Não era só o sacrifício do trabalho, o tempo apertado ou a falta dele, mas também as incertezas sobre o futuro, se valeria a pena, se o dinheiro gasto com o curso, que fazia e muito falta em casa não estaria sendo melhor investido no bem estar da minha família. Era o peso do mundo sobre minhas costas. Não resisti. Chorei nos braços deles como há muito não fazia.

Minha mãe, singela como sempre gritou: “TÚ NEM PENSA EM DESISTIR! DE NENHUM DOS DOIS! VAMOS FAZER O QUE FOR PRECISO, MAS VOCÊ VAI CONTINUAR. Foi aos gritos mesmo, com uma força tão grande que parece ter me energizado imediatamente. Tive medo também. Dela, é claro.

Naquela noite ainda chorei, ainda pensei muito que precisava escolher, mas dormi e quando acordei estava renovado para enfrentar o momento, que ainda seria de muita dificuldade, mas disposto a encontrar alternativas para superar.

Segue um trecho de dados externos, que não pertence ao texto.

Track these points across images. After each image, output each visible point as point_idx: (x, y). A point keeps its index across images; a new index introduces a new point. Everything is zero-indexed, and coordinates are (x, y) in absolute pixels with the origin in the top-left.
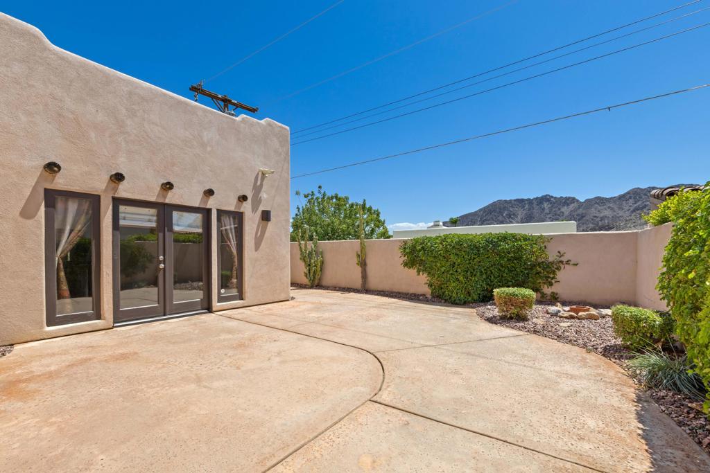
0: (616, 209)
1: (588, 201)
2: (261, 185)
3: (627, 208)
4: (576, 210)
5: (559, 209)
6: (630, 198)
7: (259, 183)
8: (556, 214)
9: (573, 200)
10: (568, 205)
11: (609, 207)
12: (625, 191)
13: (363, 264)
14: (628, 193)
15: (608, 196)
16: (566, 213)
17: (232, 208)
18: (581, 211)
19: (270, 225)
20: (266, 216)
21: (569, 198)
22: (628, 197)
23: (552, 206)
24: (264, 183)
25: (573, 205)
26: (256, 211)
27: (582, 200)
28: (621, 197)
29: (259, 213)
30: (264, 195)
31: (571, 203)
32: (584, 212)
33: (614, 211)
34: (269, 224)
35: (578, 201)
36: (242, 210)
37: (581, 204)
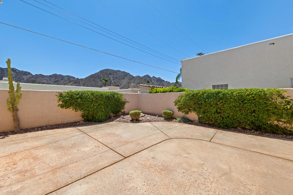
0: (49, 80)
1: (36, 75)
3: (52, 80)
4: (30, 78)
5: (21, 76)
6: (54, 77)
8: (19, 79)
9: (29, 73)
10: (26, 75)
11: (46, 79)
12: (52, 74)
13: (14, 109)
14: (53, 75)
15: (45, 75)
16: (25, 79)
18: (33, 79)
21: (27, 72)
22: (53, 76)
23: (17, 74)
25: (29, 76)
27: (34, 74)
28: (50, 76)
31: (28, 75)
32: (34, 79)
33: (48, 81)
35: (31, 74)
37: (33, 76)
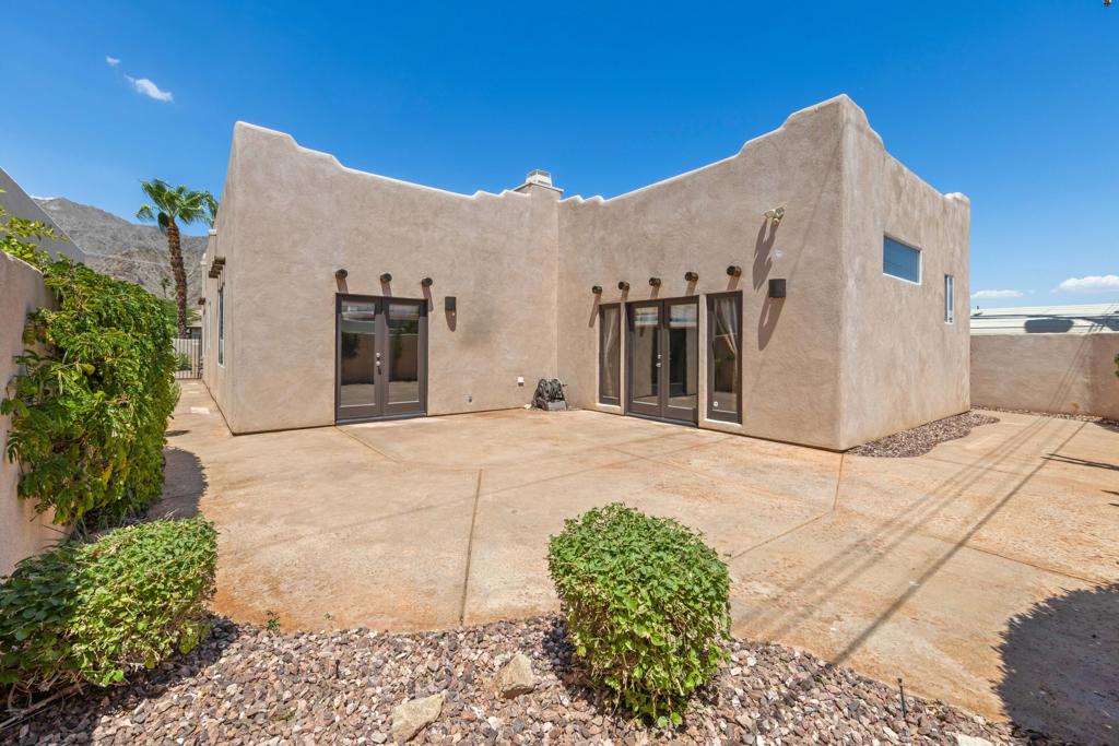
2: (772, 238)
7: (766, 237)
17: (724, 289)
19: (788, 307)
20: (777, 290)
24: (776, 234)
26: (761, 285)
29: (765, 287)
30: (776, 254)
34: (785, 304)
36: (738, 288)
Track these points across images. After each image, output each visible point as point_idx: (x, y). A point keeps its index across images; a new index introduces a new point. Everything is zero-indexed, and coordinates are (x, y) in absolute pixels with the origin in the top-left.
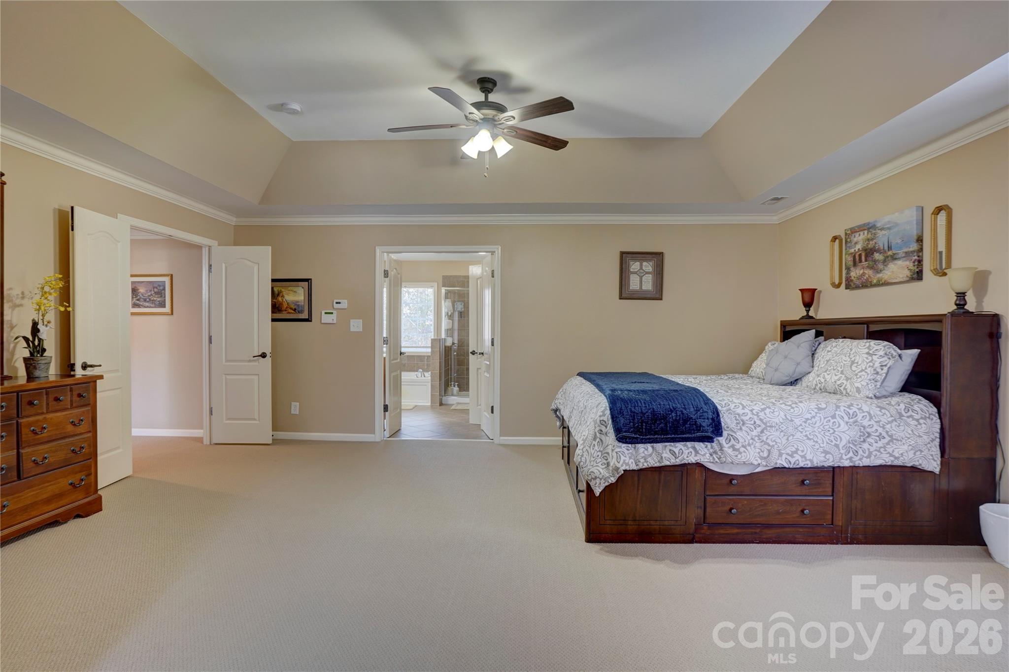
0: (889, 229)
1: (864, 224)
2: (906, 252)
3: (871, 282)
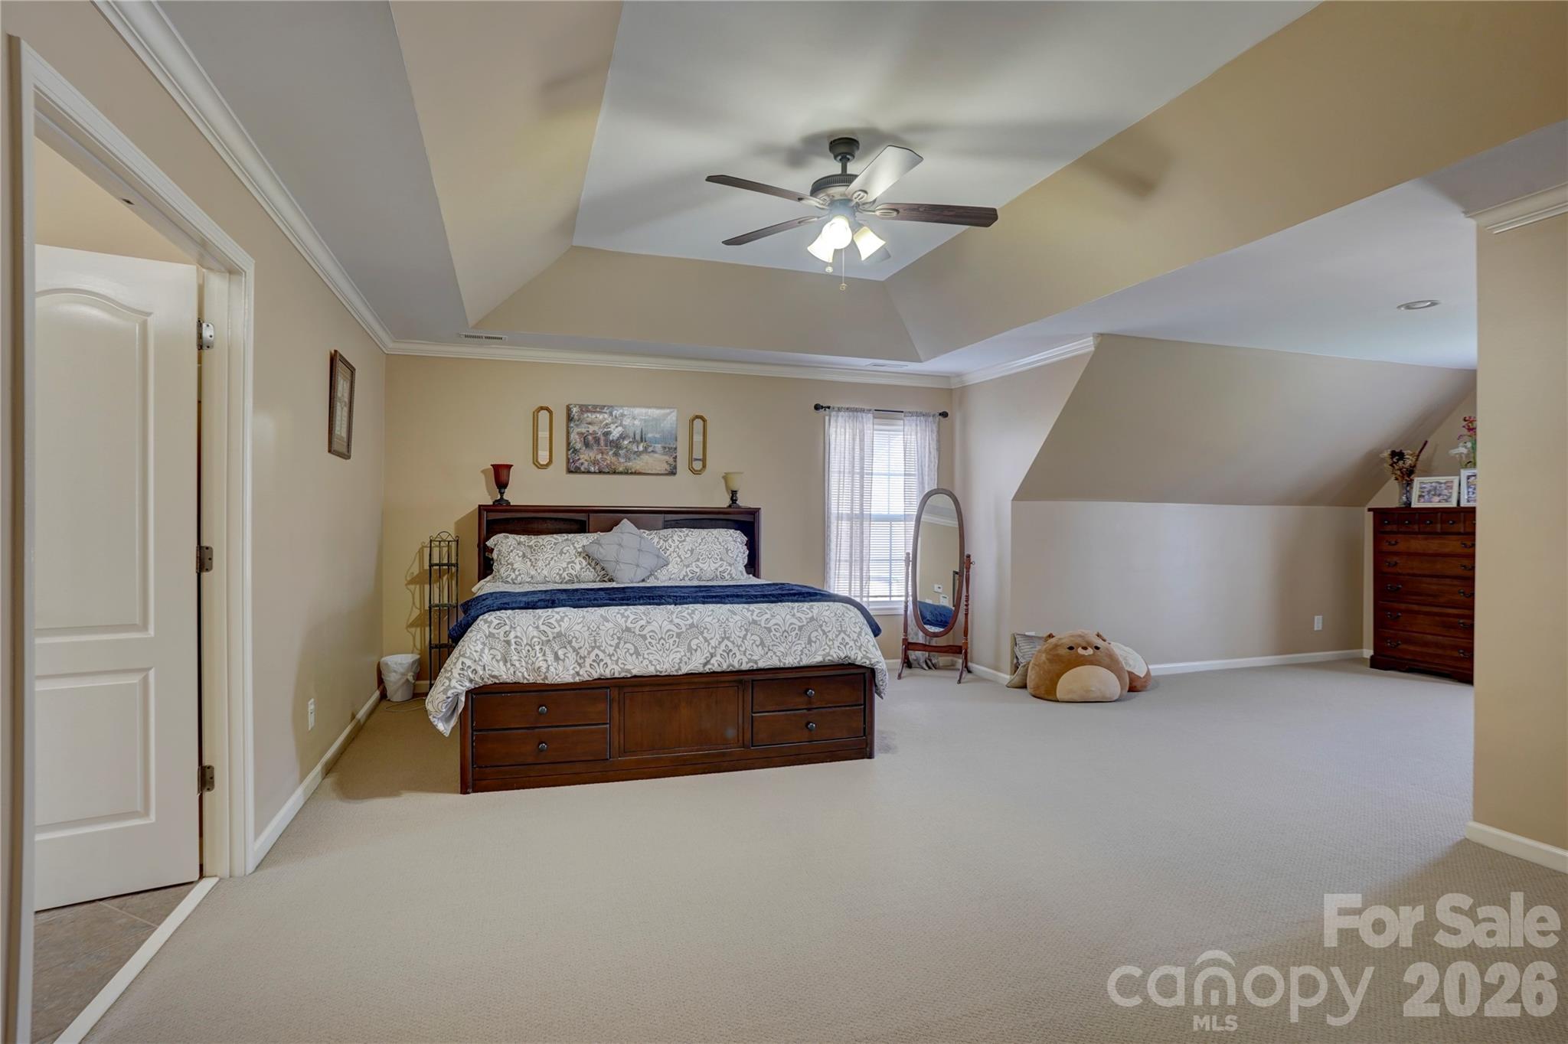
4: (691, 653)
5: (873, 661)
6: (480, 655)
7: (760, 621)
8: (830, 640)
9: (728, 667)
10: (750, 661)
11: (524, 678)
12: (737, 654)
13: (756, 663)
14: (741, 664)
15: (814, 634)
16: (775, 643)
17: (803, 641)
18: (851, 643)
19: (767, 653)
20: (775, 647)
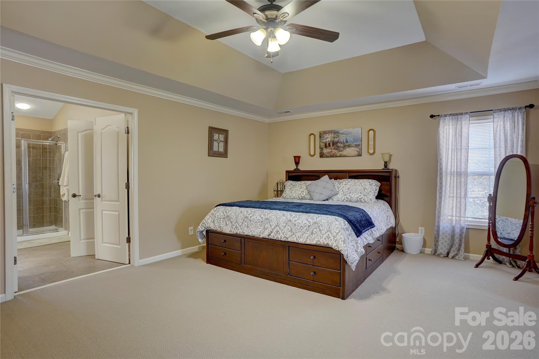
0: (347, 134)
1: (332, 131)
2: (356, 145)
3: (336, 155)
4: (265, 230)
5: (340, 249)
6: (208, 220)
7: (293, 220)
8: (322, 234)
9: (276, 238)
10: (285, 237)
11: (217, 229)
12: (281, 233)
13: (287, 239)
14: (281, 238)
15: (315, 230)
16: (296, 231)
17: (309, 233)
18: (332, 238)
19: (292, 235)
20: (296, 233)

A partir daquele dia deixei de tomar banho na fazenda. O ônibus rural saia da propriedade por volta de 17h10 e eu resolvi que ia voltar para Boa Esperança do Sul nele todos os dias. Chegava na cidade por volta de 17h40 e no meu ponto umas 17h45. Eu corria para casa, tomava banho em 5 minutos, sentava no sofá e enquanto jantava minha mãe colocava meia e tênis no meu pé, por vezes gel e ainda penteava meu cabelo para que, pontualmente as 18h, eu estivesse no ponto, aguardando pelo ônibus escolar.

A dinâmica deu certo. Voltar para casa, ver a família, sentir essa energia e até a ajuda dos companheiros da roça, que mudaram o trajeto do busão só para me ajudar me fizeram seguir em frente. Claro que por vezes a dinâmica não funcionava, o ônibus rural atrasava ou o escolar adiantava e eu perdia um ou outro dia de aula, mas estava lá, firme e forte, determinado a concluir o que havia começado.

Em 2006 eu sai da roça para a Rádio Uniara FM. Em 2007 eu me formei e de lá para cá, coleciono vitórias, mas com a certeza de que a quadra 29 quase me derrubou, mas também me tornou mais forte.
Que venham outras quadras 29 e que eu siga tendo pessoas boas a minha volta para me ajudar a superar e para mostrar que há sempre uma alternativa. E, ainda que ela seja bem semelhante ao caminho que estamos trilhando, é uma alternativa, não custa tentar.

E quando alguém disser que algo é difícil, mande ele plantar laranja. Meu pai jura que plantar cana é pior, mas como nunca fiz, laranja já me basta.